There is an increased risk of esophageal cancer in Fanconi anemia (Alter 1996; Rosenberg et al. 2003) and possibly also in epidermolysis bullosa, dyskeratosis congenita, and congenital abnormalities of the esophagus, such as strictures. In support of the earlier epidemiological data, mutations in genes in the Fanconi anemia pathway have been associated with esophageal cancer in Iran – most notably, BRCA2 (FANCD1), where the p. Lys3326X mutation was present in 27 of 746 esophageal squamous cell cancer cases and in 16 of 1,373 controls (OR = 3.38, 95 % CI = 1.97–6.91, P = 0.0002) (Akbari et al. 2011). This is a notable finding because this particular BRCA2 mutation is generally not thought to be a cause of breast cancer susceptibility.
The risk of esophageal cancer increases with celiac disease and is more common in the adult-onset form, but is probably uncommon when celiac disease is diagnosed and treated in childhood or infancy. There is an increased risk of esophageal cancer in achalasia. This condition is not usually genetic, but its familial occurrence has been described occasionally with some evidence of an autosomal recessive subgroup (Frieling et al. 1988; Gockel et al. 2010). Nevertheless it may occur rarely as part of a genetic condition (autosomal recessive), characterized by achalasia, alacrimia, and sensorimotor polyneuropathy (Achalasia–Addisonianism–Alacrimia syndrome, also known as Allgrove syndrome), and the responsible gene, AAAS, has been identified (Kasirga et al. 1996; Handschug et al. 2001).
There is also an increased risk of adenocarcinoma of the esophagus (possibly 10 %) in Barrett esophagus, in which columnar rather than squamous epithelium is found with chronic ulcerative esophagitis. Although this is usually sporadic, some familial cases have been described, and 70 families have recently been reported (Drovdlic et al. 2003). Importantly, there was no excess of extra-esophageal cancers in these families. In unselected individuals with Barrett esophagus, it is among older males that most familial cases are encountered (Chak et al. 2002). Germline mutations in MSR1 have been reported in a small proportion of patients with Barrett esophagus/esophageal cancer (Orloff et al. 2011).

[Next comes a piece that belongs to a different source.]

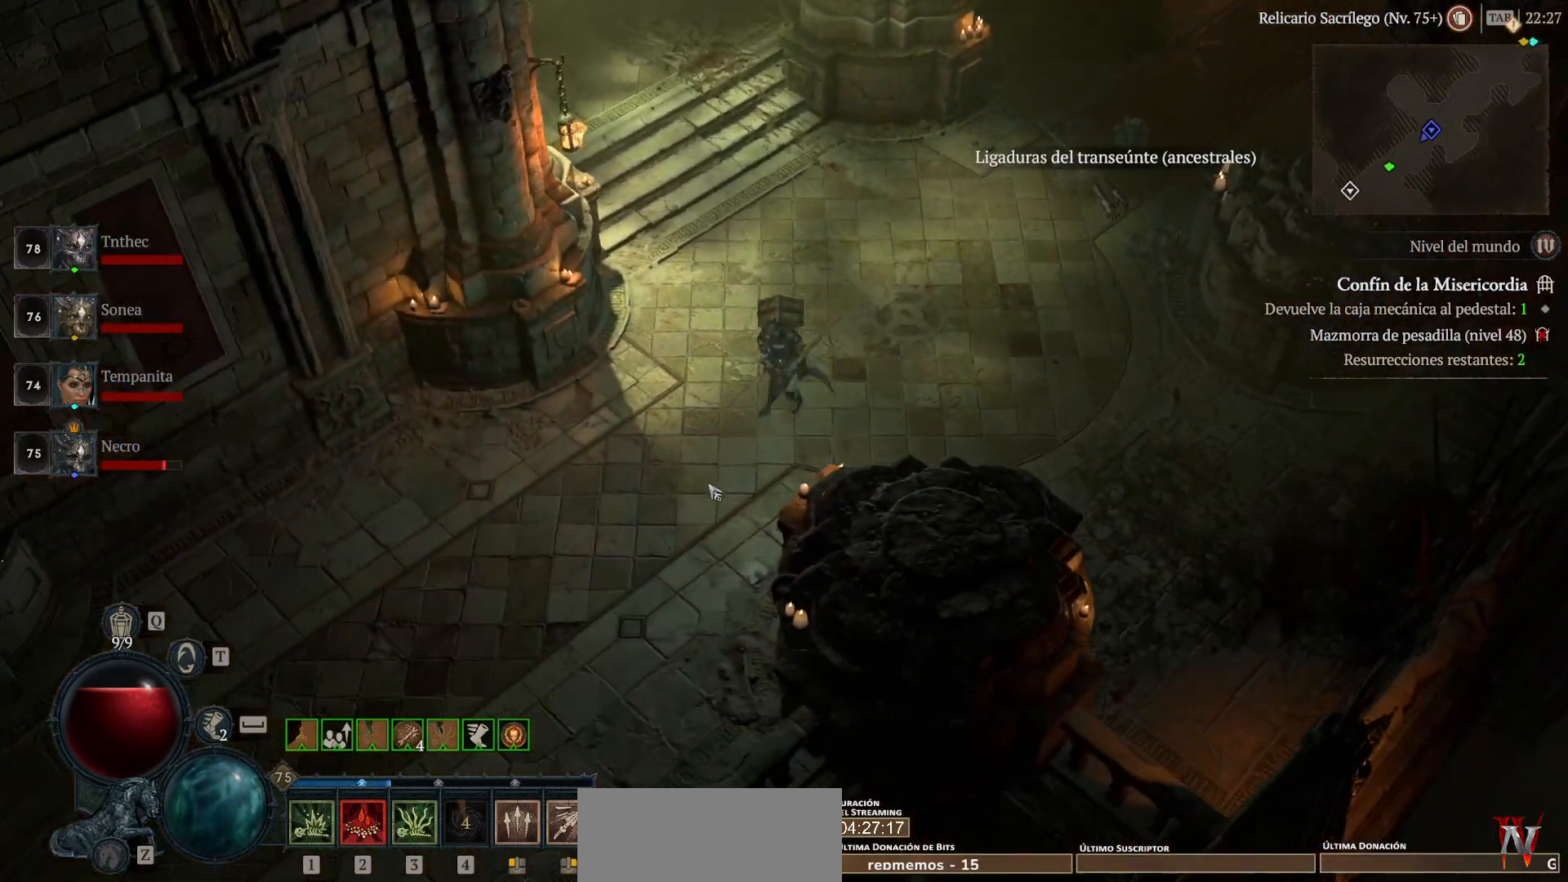
{"keys": [], "mouse": ["left"], "events": []}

In tylosis, annual esophagoscopy is recommended unless prophylactic esophagectomy has been performed, and because of the high risk of cancer in this disorder, immediate esophagectomy is advisable if dysplasia is detected. However, in other conditions in which the risk of carcinoma is less, the appropriate course of action if an abnormality is found may not be so clear, and results from an observational study of individuals undergoing surveillance for Barrett esophagus found that there was no impact on overall mortality (MacDonald et al. 2000). Nevertheless, those with a family history are likely to be screened by endoscopy even if they do not have long-segment disease. Screening for esophageal cancer by endoscopy with multiple biopsies to detect dysplasia is performed in some high-risk areas in China (Spigelman and Phillips 1991).